**PROBLEMS AND TASKS:**
a: In the passage on the Burgundy harvest, how many square miles smaller than Texas is France?
b: Quote everything in the passage on the Burgundy harvest from "Then there’s the" down to "his beloved’s form.".

**PASSAGE:**
★ ★ ★ ★

Off and on, for centuries, ruling aristocrats and government officials had set the date for the start of the harvest for all of Burgundy. Typically, and most unfairly, this
ban de vendange
corresponded with the wishes of the wealthiest owners of the finest vineyards, which produced the highest quality grapes. In theory, the policy of a unified harvest period made sense, as the harvest took over the entire region. Horse-drawn wagons filled with grapes on their way to the wineries clogged the rural roads and tight city streets. Businesses closed, willingly or otherwise, to allow friends and family of vignerons to pick and sort. But in the way that mattered most, for bureaucrats to choose when the harvest would begin for all was inherently flawed policy.

Only the vigneron who tends his vines knows when his berries are ready. Only the vine farmer himself knows that the grapes growing in one section of his vineyard, say, where there tends to be more exposure to sunlight and wind, will mature faster than the berries in another section of that same parcel. An east-facing slope of vines likely gets more of the hot midday sun. And so on.

Then there’s the myriad farming techniques. Each Burgundian grower has his own way of doing things—a hybrid of science and metaphysical voodoo, informed by tradition and faith, and, of course, viticulture. So many nuances. In the end, no one understands the contours of a parcel of vines better than its vigneron. The way Mark Twain’s riverboat captains knew the secret shoals of the Mississippi. The way a husband understands the curves and mysteries of his beloved’s form.

France is relatively small country, eight thousand square miles smaller than the geometrically similar state of Texas. The Burgundy region, the mostly pastoral countryside to the southeast of Paris and comprising four “departments”—the Yonne, Nièvre, Saône-et-Loire, and the Côte d’Or—represents only about one-twentieth of the country. The roughly forty-mile-long by three-mile-wide corridor of Côte d’Or wine country, which stretches from the city of Dijon to just south of the city of Beaune, is little more than a wrinkle in the universe.

★ ★ ★ ★

**DATA SHOWN:**
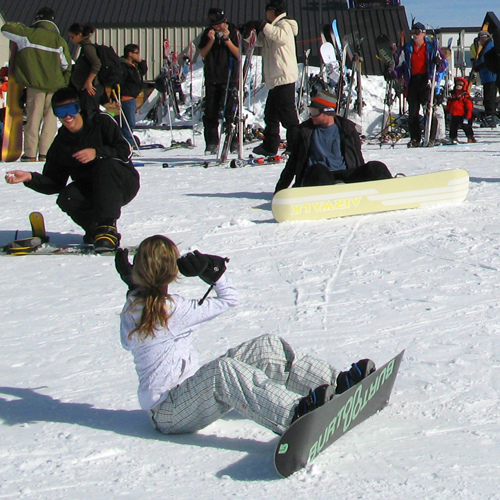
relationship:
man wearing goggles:
[9, 89, 141, 254] [55, 103, 79, 120]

★ ★ ★ ★

**ANSWERS FOR THE EXERCISE:**
a: Eight thousand square miles.

b:
Then there’s the myriad farming techniques. Each Burgundian grower has his own way of doing things—a hybrid of science and metaphysical voodoo, informed by tradition and faith, and, of course, viticulture. So many nuances. In the end, no one understands the contours of a parcel of vines better than its vigneron. The way Mark Twain’s riverboat captains knew the secret shoals of the Mississippi. The way a husband understands the curves and mysteries of his beloved’s form.